Studio Visit: Jacob Goudreault
I know for a fact that there are brilliant studios with white walls and painted ceilings, glowing with LED panels and humming with tastefully sourceless, low-volume public radio; but for young artists plodding through unfunded gap between undergrad and graduate school, sometimes the studio is wherever you can find it. This week Chicago painter and photographer Jacob Goudreault (acceptably mis-pronounced good-row) invited me to his studio in the western suburb of Winfield, tucked in a tiny and mostly unfinished corner in the basement of his parent’s nice big house.
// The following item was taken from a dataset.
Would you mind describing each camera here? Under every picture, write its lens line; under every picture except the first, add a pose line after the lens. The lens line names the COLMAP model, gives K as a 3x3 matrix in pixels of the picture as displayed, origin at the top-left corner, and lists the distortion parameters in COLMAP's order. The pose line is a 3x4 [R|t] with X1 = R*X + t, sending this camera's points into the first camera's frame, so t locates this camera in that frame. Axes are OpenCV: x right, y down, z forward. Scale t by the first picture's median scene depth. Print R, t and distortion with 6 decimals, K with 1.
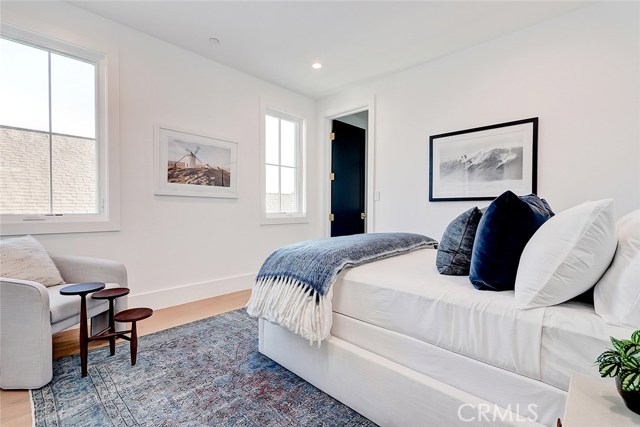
lens RADIAL K [[296.1, 0, 318.0], [0, 296.1, 212.0], [0, 0, 1]] dist [0.003209, -0.000988]
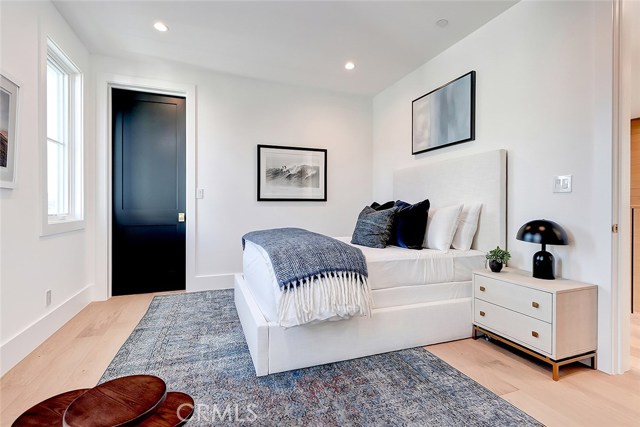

As we went downstairs he gestured to the rest of the basement, sparse and freshly occupied by a pool table and a few boxes. “I used to have this whole space before we put the carpet in.”

Jacob Goudreault
As the most hyper-provisional of the city’s sculptural painters fascinated with shitty materials and gross surfaces, Goudreault’s dim studio makes sense. He points out some of the paints he’s been using, Craftsmart acrylics in aisle ten pinks and greens. A few of his small paintings show the neon paint almost shattered on the surface, a result of the temperature shift between his car and his studio. Bottle caps serve as hanging devices, staple gunned to the back of the scrap-wood blocks he stretches paper and fabric and second hand cashmere over. The work was clever and reveled in its rough edges, a play off of materials and grunge that make me wonder whether the lights were low on purpose.

Jacob Goudreault

Jacob Goudreault
While Goudreault keeps another studio in the West Loop and works on occasion up at the Poor Farm estate, much of his smaller and recent paintings he’s known for are made here in the Winfield space. If you’re looking to see that new work, you’re in luck: most of the paintings are downtown or close to it, currently installed in the Fever Dream group show at Roots and Culture or getting ready for the upcoming Vibrator at Knock Knock Gallery.